The Arte de Navegar by Pedro de Medina was published in 1545 in Valladolid by Francisco Fernández de Córdoba. Dedicated to the future King Philip II of Spain, it is one of the most influential navigation books of sixteenth-century Europe. The Castilian original was translated into French, Dutch, Italian, and English and reissued many times into the seventeenth century. The book features a full-page map of the Atlantic Ocean (fol. 22r), nine large woodcuts, and dozens of smaller woodcut diagrams and initials.
Medina's text is divided into eight books of uneven length that treat the cosmos, the oceans, the winds, the sun, the poles, the compass, the moon, and the days. Tables set in moveable type abound.
In his dedication to Prince Philip, Medina emphasizes that his manual of navigation will serve the prince both materially and in spreading his renown. Medina claims that his book will provide the first authoritative practical instruction in navigating both familiar and unfamiliar seas, important for both the safety of sailors and the successful conduct of trade.
Stately Opening to Each Book
Each book opens with a page mostly occupied by a large woodcut image or diagram appropriate to the topic. The first page of Book 2, on the sea, for example, features an image of six sailing ships of various sizes and sorts on the ocean (fol. 11r), and the opening of Book 8, on the days of the year, shows a circular map of the Atlantic Ocean and its adjacent land masses with the sun shining down upon it (fol. 93r). The title of each book is printed in large square capitals.
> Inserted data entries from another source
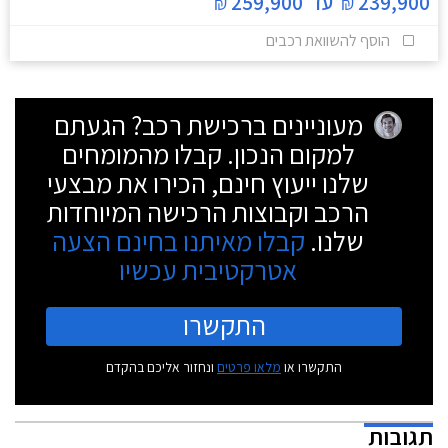
239,900
עד
259,900
₪
₪
הוסף להשוואת רכבים
מעוניינים ברכישת רכב? הגעתם
למקום הנכון. קבלו מהמומחים
שלנו ייעוץ חינם, הכירו את מבצעי
הרכב וקבוצות הרכישה המיוחדות
שלנו.
קבלו מאיתנו בחינם הצעה
אטרקטיבית עכשיו
התקשרו
התקשרו או
מלאו פרטים
ונחזור אליכם בהקדם
תגובות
The title page and the first page of the text's longest section (Book 4) are printed in black and red. The title page features a large representation of the arms of Philip's father, Holy Roman Emperor Charles V, and the book's full title in alternating segments of red and black text. A large red sun with a pudgy face and swirling rays occupies most of the opening page of Book 4 (fol. 35v).
Charts and Tables
Throughout the book, diagrams, charts, and tables convey a wealth of information for determining one's position and for making a variety of calculations. Book 4 includes a Christian liturgical calendar and tables for calculating the date of Easter in a given year.
Navigation as a Science
While Medina's purpose is certainly instructional, he also expects his work to demonstrate that navigation deserves to join the classical disciplines of arithmetic, geometry, and astronomy as a mathematical art. As he writes in his prologue, navigation is worthy of regard for its subtlety, certainty, and utility.